Kris Stand


Not on view

After Arjuna, Bhīma is the most famous of the five Pāndava brothers, all of whom remain familiar figures in Indonesian popular culture. Bhīma is seen here in the form of a carved-wood kris stand. the respect with which krises were always treated extended to the careful attention given to them even when they were not being worn. The weapons were stored in fitted bags, custom-made boxes and chests, and on wall-mounted display boards, as well as in kris stands. The use of three-dimensional sculptures as kris stands, however, was limited to the islands of Bali and Lombok.

Bhīma is renowned equally for his great strength and for his unbridled ferocity on the battlefield. Although he is a great hero like Arjuna, he altogether lacks his brother's refined qualities. Their contrasting personalities are made clear by the way Bhīma's physical characteristics differ from those of Arjuna, revealed by a comparison of the kris hilt also in the Metropolitan Museum's collection (acc. no. 36.25.1265) and this kris stand. Bhīma is invariably burly and stocky, his legs set in a wide ungraceful stance. Arjuna, however, is always shown as slender and long limbed. The wild ferocity symbolized by Bhīma's large, bulging eyes is diametrically opposed to the classic beauty and gentility represented by Arjuna's narrow, elongated eyes. In the same way, Bhīma's broad nose is a sign of his coarseness. However, his noble status, like Arjuna's, is conveyed by his hairstyle and the ornaments behind his ears.

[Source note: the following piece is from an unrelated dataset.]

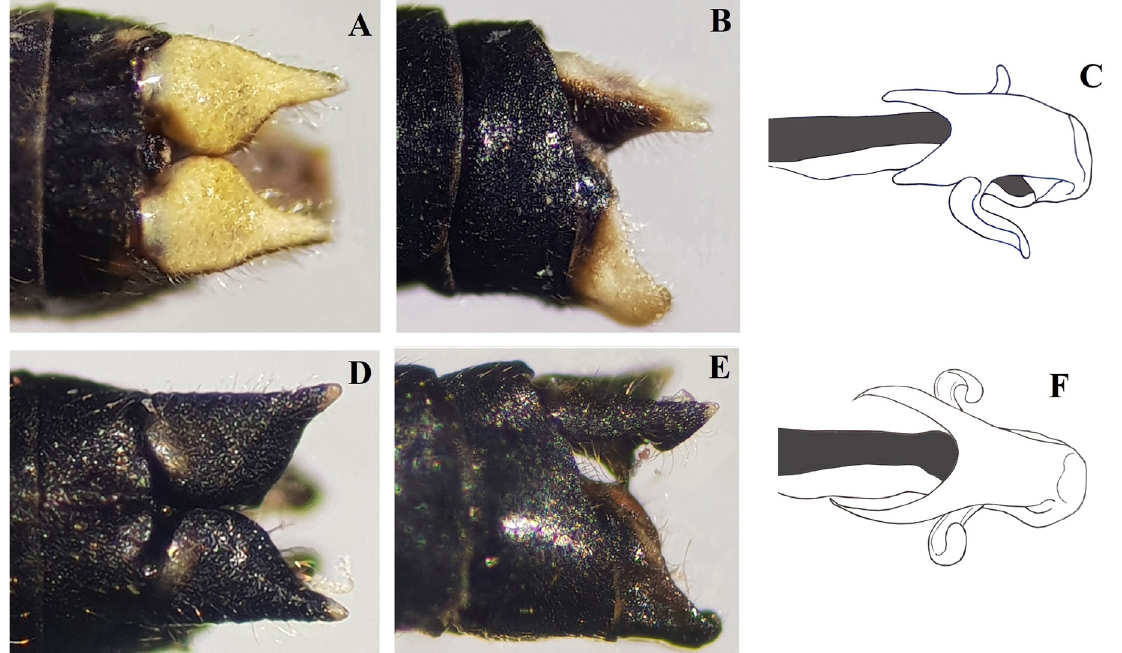
Fig. 7. Prodasineura Cowley, 1934 spp., males. A–C . P. croconota , ZCDTU 2017060802-ODO. D–F . P. verticalis Selys, 1860, ZCDTU 2018030611-ODO. A, D, G = tip of abdomen, dorsal view; B, E = tip of abdomen, lateral view; C, F = genital ligula, oblique-ventral view. Images not to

Bhīma's other distinguishing features are his long, talonlike thumbnails (panchanaka) and the sacred garment (kain poleng) worn about his waist. Only Bhīma and his half brother, the monkey general Hanumān (famous for his role in the Rāmāyana), share the panchanaka with the wind god, Batara Bayu, whose spiritual sons or incarnations they are. The panchanaka serve Bhīma as terrible weapons with which he rends his opponents to pieces, especially in the Bratayuda, the final battle of the great war with the Kauravas. The kain poleng, likewise an attribute of Hanumān, is sometimes checked in colors representing Bhīma's emotional travails. The gesture made by Bhīma's left hand is also symbolic; a variation of the mustimudrā, it has several connotations, including that of holding a mace or club, which probably refers to the iron club that is Bhīma's characteristic weapon.